Web 2.0 Science: Rise of the Wiki, Part III
In my previous posts (see above), I introduced wikis and an application for postgraduate physics education. The current `killer-app’ is the String Theory Wiki, which is far more up-to-date than the SPIRES HEP Reviews (though a pheno-oriented wiki would be nice, too). This time I’ll take a broader look at what else can be wikified.
A survey of wikis in science, by order of magnitude
(An homage to Charles and Ray Eames.) Here’s a tour of web spaces fertile for more wikis, roughly organized by the order of magnitude of users. Since this is rather long, here’s a summary:
Useful types of wiki: personal wiki, personal project wiki, collaboration wiki, research group wiki, department wiki, community wiki, wikipedia and wikibooks.

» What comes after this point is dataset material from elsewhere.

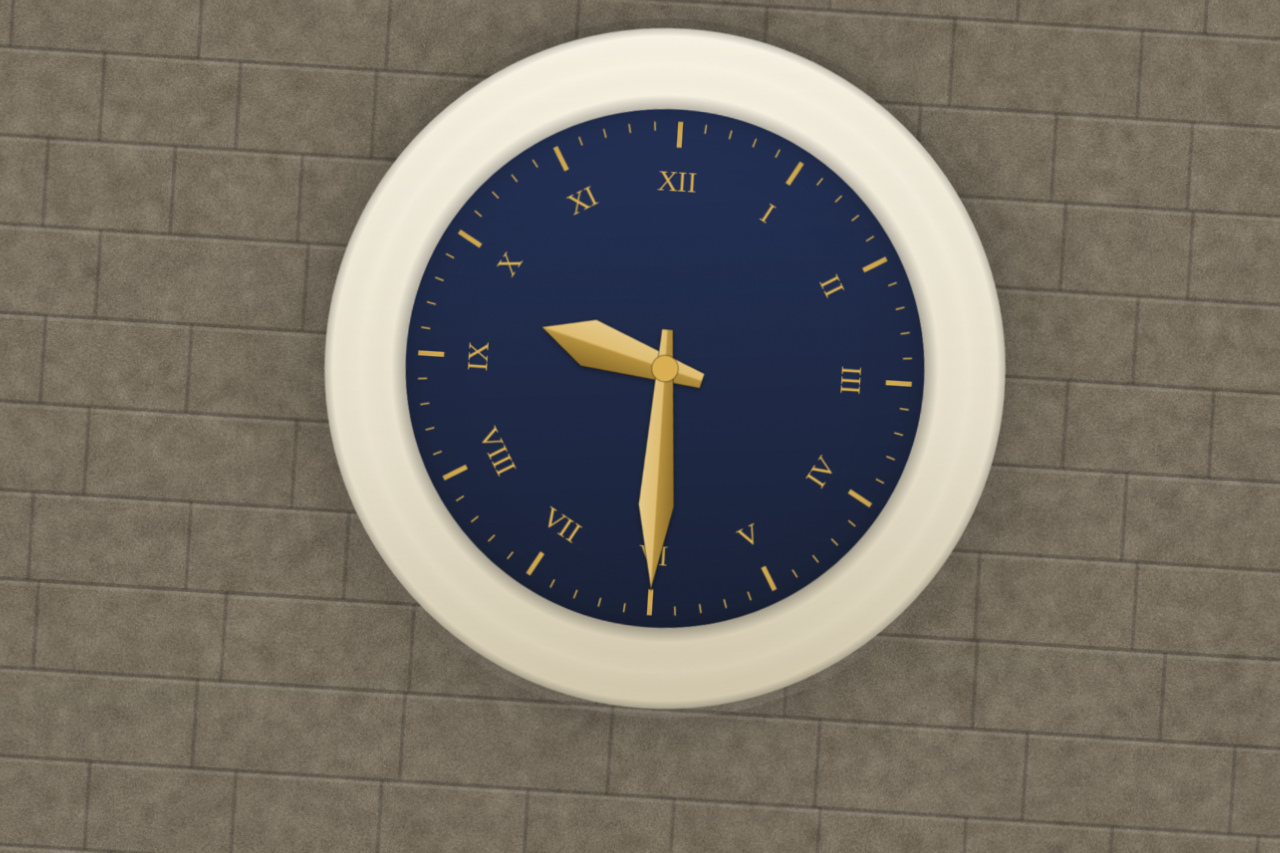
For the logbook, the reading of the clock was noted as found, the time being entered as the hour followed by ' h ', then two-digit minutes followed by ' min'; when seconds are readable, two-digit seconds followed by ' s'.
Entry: 9 h 30 min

Personal wiki (1 author, many readers)
First of all, I think every scientist should have a personal web page. At the very least, a page with contact information, a small photo, and a bit about what you do. Why?

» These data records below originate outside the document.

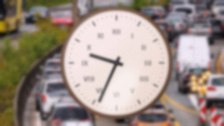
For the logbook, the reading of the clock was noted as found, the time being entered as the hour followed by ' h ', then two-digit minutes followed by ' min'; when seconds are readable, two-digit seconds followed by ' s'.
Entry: 9 h 34 min
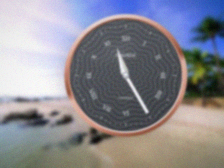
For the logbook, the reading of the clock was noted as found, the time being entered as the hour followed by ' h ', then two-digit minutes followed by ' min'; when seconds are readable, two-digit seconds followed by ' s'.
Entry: 11 h 25 min
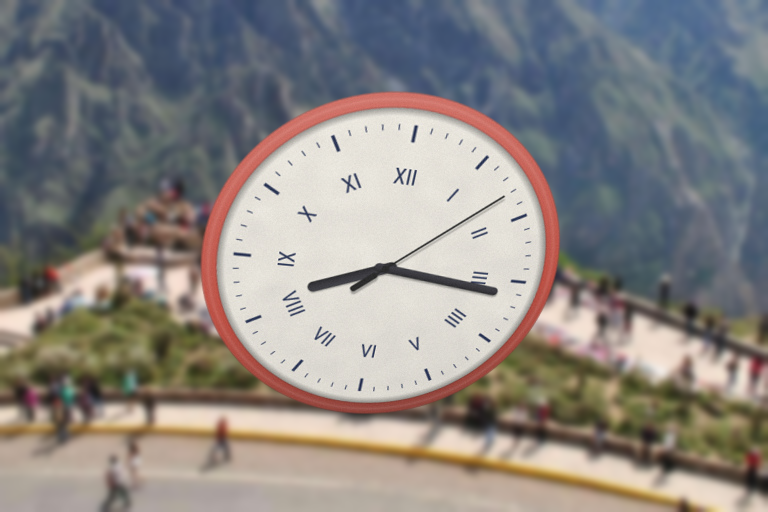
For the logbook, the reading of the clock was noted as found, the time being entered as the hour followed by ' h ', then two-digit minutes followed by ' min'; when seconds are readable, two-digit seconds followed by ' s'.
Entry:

- People will Google you, be in control of what they find.
- The photo is necessary for prospective students/collaborators/etc. who want to recognize you when they visit your department.
- Those same people may want to find slides/notes for talks/courses you’ve given.
A good personal web page is like a CV, and it should be kept just as updated. But this is usually a pain. One has to edit an html file, upload to a server, update links, etc. And don’t forget to synchronize with a local copy on your personal computer. This is where the wiki comes in: you can bypass all of this and edit each page directly. Updates are easy: find the page you want to change, click `edit,’ make your change, click `save.’
(Don’t forget that any mistake you made is easily rectified, since wikis save the entire history of edits.)
But wouldn’t this mean anyone can edit your personal page? (Wasn’t this the point of wikis?) No! It doesn’t have to be publicly editable by everyone. The wiki feature that’s relevant here is ease-of-updating, nothing else. Such a wiki would be a regular website to the rest of the world, except for you, who can log-in and change it. It doesn’t even have to look like a wiki, as explained in this post on Acts of Volition.
Making a website look pretty takes a bit more effort this way, since you’re forced to do everything using cascading style sheets. But the pay-off is that you’ll never have to worry about design when updating content.
How many times have you cringed at a faculty webpage that’s woefully out of date? I know that professors have heaps of other responsibilities; but a web page is a public `relevant information about me’ kiosk. How many prospective grad students are you going to interest if your `research interests’ are oudated and misrepresentative? (And contrary to the image they try to present in their essays, most senior undergrads applying to your university have no idea what you work on… or maybe even who you are.)
Update (7 Oct): A good example of a personal wiki is Professor Peet’s website.
If you want to go above-and-beyond:
- Keep your personal wiki really up to date by posting your travel plans (so people know when you’ll be out), weekly office hours, etc. I imagine that with a little elbow grease, this can all be semi-automated with a widget.
- One could incorporate a micro-blog, but I can’t justify this professionally.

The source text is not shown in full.